Chef Eric Miller, owner of Southampton catering operation Food & Co., has brought his culinary talents to Sag Harbor this summer with a new restaurant in the space that once housed the Paradise Café. Chandeliers, exposed brick and a copper-topped bar have warmed up the room, while French doors open onto sidewalk seating. The patio out back adds to the indoor-outdoor theme. In addition to menu items like local corn, carrot and fresh pea chowder; wood-fired bone-in double rib-eye; and spaghetti with heirloom tomatoes, charred hot chile peppers and lobster, there are daily specials such as grilled soft-shell crab sandwich and local asparagus salad with jumbo lump crab.
This famed café recently went organic, introduced a spa menu and expanded its hours into the evening. At breakfast, people line up for the legendary oatmeal with warm berries and brown sugar as well as the breakfast burrito and its newer spa cousin: egg whites with turkey and spinach in a whole-wheat wrap. In the evening, try turkey and chorizo chilli; roasted cod in white wine with fresh herbs and baby Yukon gold potatoes; or grilled salmon with mustard.

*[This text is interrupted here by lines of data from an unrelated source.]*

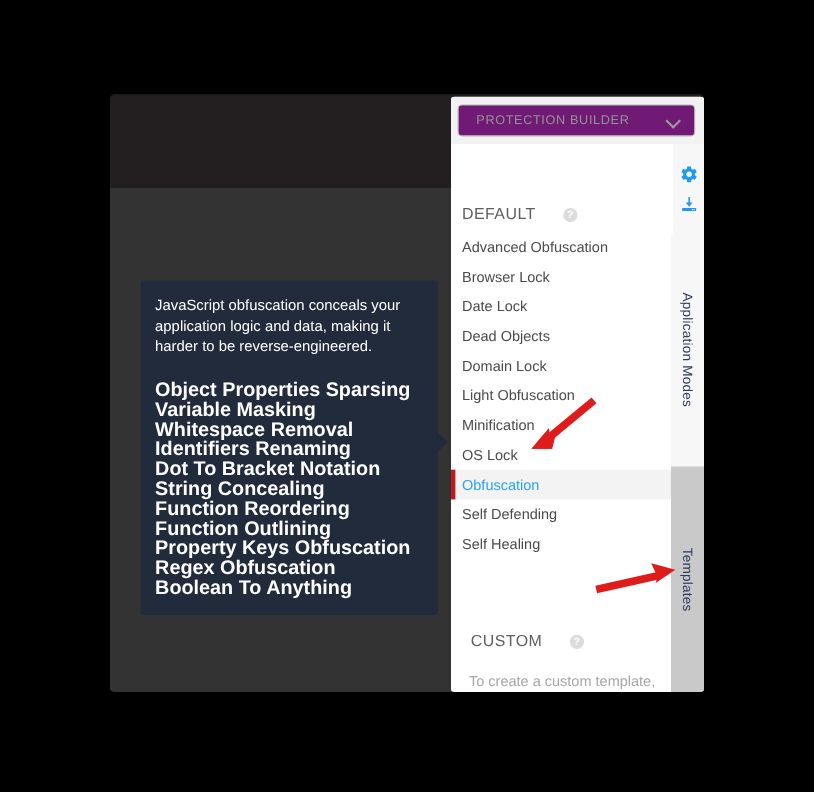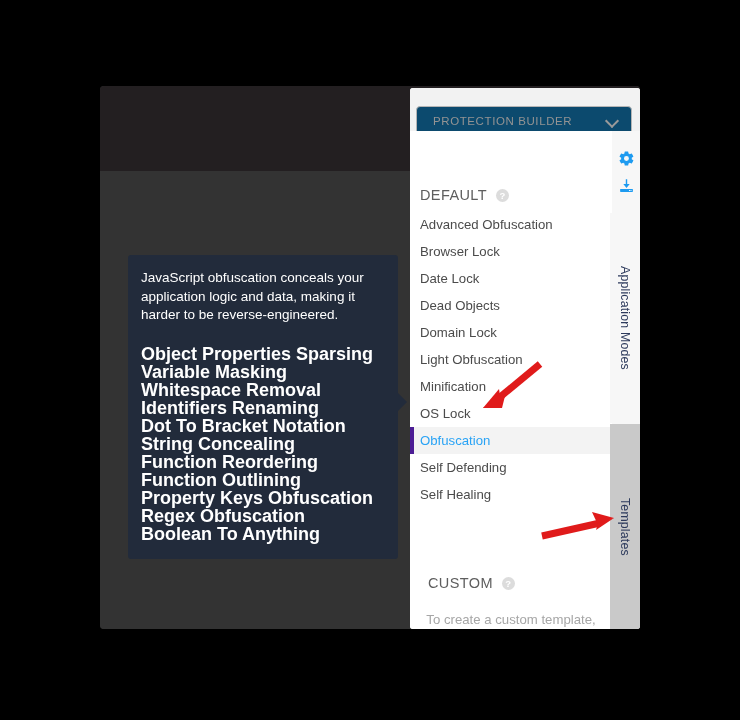--- a/index.html
+++ b/index.html
@@ -117,14 +117,13 @@
     height: 29px;
     border: 1px solid #b5b5b5;
     border-radius: 4px;
-    background: #0c4a6e;
+    background: #701a75;
     box-sizing: border-box;
     display: flex;
     align-items: center;
     justify-content: space-between;
     padding: 0 12px 0 16px;
     cursor: pointer;
-    margin-top: 11px;
   }
   .pb-select-label {
     font-size: 11.5px;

New York's legendary steakhouse, which dates back to the 1800s, has opened a more modern offshoot in Southampton, where Savanna's operated for years. The restaurant's signature offerings, like Lobster Newburg and the Delmonico steak, are available along with updated variations including crab cakes eggs Benedict and a signature burger, which here has double-smoked bacon and black truffle. The East End sister also emphasises seafood, including Montauk striped bass, whole roasted Dover sole and wild king salmon.